FullMarks Launch
by bridget. Average Reading Time: about 3 minutes.
Much excitement surrounded the launch of the FullMarks website which took place on the morning of Friday 27 August, at the Mount Nelson Hotel in Cape Town.

The Siyavula team has spent weeks uploading content to this Open Education Resource (OER) platform, with content that has been contributed by Bishops Diocesan College, Pinelands High School, Pinelands North Primary School and Wynberg Girls High School. We have also previously had a workshop with AMESA KZN – see the blog post here – to empower teachers to upload and maintain their own content on the FullMarks website. At the breakfast we had reached over 3000 questions with solutions, and we watched this number ticking over, as Mark demonstrated how to use the live website.
We had a good turnout of people at the breakfast launch, despite the majority of the local principals not being able to attend due to the teachers’ strike.
Over the amazing spread that constituted the breakfast buffet, everyone was given the chance to get to know each other and chat amongst themselves at their table. The conversation ranged from teaching in London, to the difficulties in South African schools with keeping up to date with current technological advancements.
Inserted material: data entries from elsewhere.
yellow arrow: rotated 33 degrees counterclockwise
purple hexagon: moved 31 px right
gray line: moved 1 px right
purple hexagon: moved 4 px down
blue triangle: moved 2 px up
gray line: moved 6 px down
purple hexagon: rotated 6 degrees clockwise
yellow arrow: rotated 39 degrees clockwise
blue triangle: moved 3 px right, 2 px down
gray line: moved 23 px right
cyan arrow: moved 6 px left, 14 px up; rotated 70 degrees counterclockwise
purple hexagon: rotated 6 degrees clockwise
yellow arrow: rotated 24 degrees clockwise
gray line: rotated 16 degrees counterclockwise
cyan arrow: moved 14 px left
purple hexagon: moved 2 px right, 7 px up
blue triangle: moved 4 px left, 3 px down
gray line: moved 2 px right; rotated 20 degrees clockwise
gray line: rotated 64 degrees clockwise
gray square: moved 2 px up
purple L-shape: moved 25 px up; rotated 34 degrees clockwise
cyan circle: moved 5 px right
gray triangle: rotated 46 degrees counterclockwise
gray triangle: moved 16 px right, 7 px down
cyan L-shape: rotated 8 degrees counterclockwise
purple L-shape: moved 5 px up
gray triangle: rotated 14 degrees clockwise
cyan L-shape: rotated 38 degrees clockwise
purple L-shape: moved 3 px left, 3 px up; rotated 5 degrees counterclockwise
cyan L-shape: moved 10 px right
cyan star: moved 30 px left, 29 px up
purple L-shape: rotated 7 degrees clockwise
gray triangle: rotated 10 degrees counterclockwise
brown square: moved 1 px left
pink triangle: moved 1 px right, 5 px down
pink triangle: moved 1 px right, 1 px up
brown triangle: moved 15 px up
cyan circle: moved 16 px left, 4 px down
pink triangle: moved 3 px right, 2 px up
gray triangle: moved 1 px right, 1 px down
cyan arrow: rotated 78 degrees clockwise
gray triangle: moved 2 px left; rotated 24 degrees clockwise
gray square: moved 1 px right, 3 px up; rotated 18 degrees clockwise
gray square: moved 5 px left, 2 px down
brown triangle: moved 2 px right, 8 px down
And that was only at one table!
Mark talked everyone through the simple registration process on FullMarks, and then demonstrated how easily one can navigate around the site, and the various functions it has to make teachers’ lives that much easier. Aside from the website having numerous questions and answers on hand just waiting to become part of a teacher’s test, a teacher is also able to generate useful statistics on learners’ performance, on a per test/topic basis. How cool is that? We have visions of many an impressed principal in the not too distant future!
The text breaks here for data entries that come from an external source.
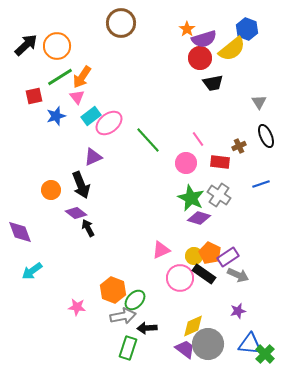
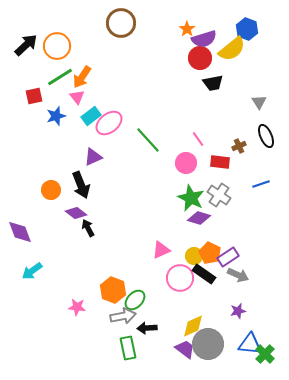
green rectangle at (128, 348): rotated 30 degrees counterclockwise
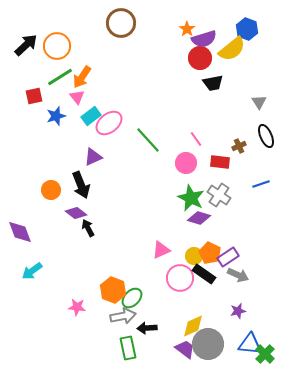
pink line at (198, 139): moved 2 px left
green ellipse at (135, 300): moved 3 px left, 2 px up
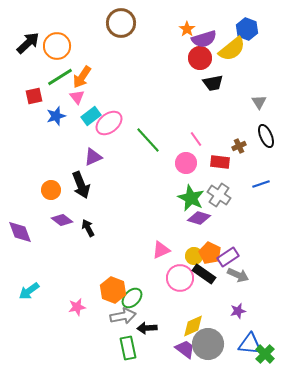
black arrow at (26, 45): moved 2 px right, 2 px up
purple diamond at (76, 213): moved 14 px left, 7 px down
cyan arrow at (32, 271): moved 3 px left, 20 px down
pink star at (77, 307): rotated 18 degrees counterclockwise
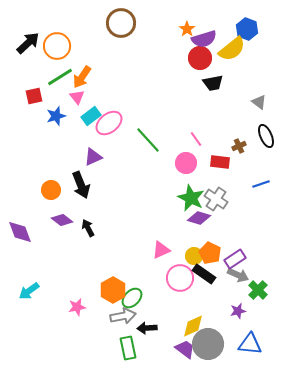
gray triangle at (259, 102): rotated 21 degrees counterclockwise
gray cross at (219, 195): moved 3 px left, 4 px down
purple rectangle at (228, 257): moved 7 px right, 2 px down
orange hexagon at (113, 290): rotated 10 degrees clockwise
green cross at (265, 354): moved 7 px left, 64 px up
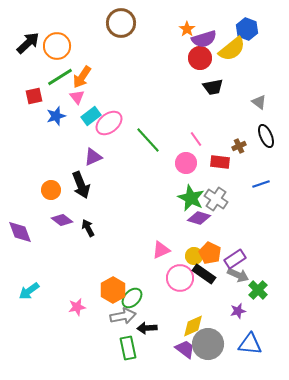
black trapezoid at (213, 83): moved 4 px down
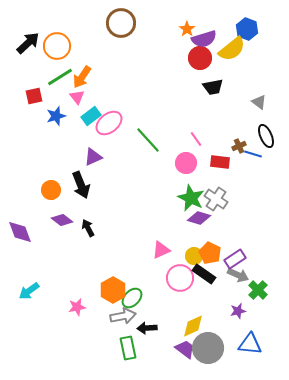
blue line at (261, 184): moved 8 px left, 30 px up; rotated 36 degrees clockwise
gray circle at (208, 344): moved 4 px down
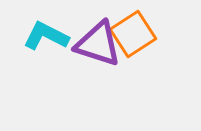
The Siyavula team also brought along the first printed copies of the FHSST books, to demonstrate what is possible at R30 a copy. Everyone was suitably impressed (and we are suitably proud of them too!), and many a person asked to take a copy away with them. Unfortunately we could not oblige at this stage, but we were pleased at the response.
Joy Rosario from the DoE attended the FullMarks launch,
and is very enthusiastic about the FullMarks website. Gauging the response from the audience at question time, it looks like a few other people are keen to integrate the website into their schools too. (Another) great thing about FullMarks, is that as we get more and more content from the “privileged”schools in the bank, it means that teachers from under-resourced schools will be able to use materials that they otherwise wouldn’t have access to, which we hope will help raise the level of education in South Africa. But FullMarks is not just limited to South African users because, as Mark explained, the site software is opensource and available under the Gnu Public License so it can be used anywhere and privately to manage an individual school’s database of teacher resources. All the content on the site is available under a Creative Commons License (by attribution license to be exact!), and it can be copied and tweaked to apply to whatever other need may exist.
Overall, the launch was a success, and we have seen some principals now approaching Mark to run FullMarks training sessions at their schools, or to speak at meetings about bringing technology into the classroom. This is great for the FullMarks project, as it means it is being accepted by schools, and assimilated as a new resource for the classroom. We look forward to seeing the growth that will take place over the next few months as more people become aware of the project, and start uploading content and actually using the website.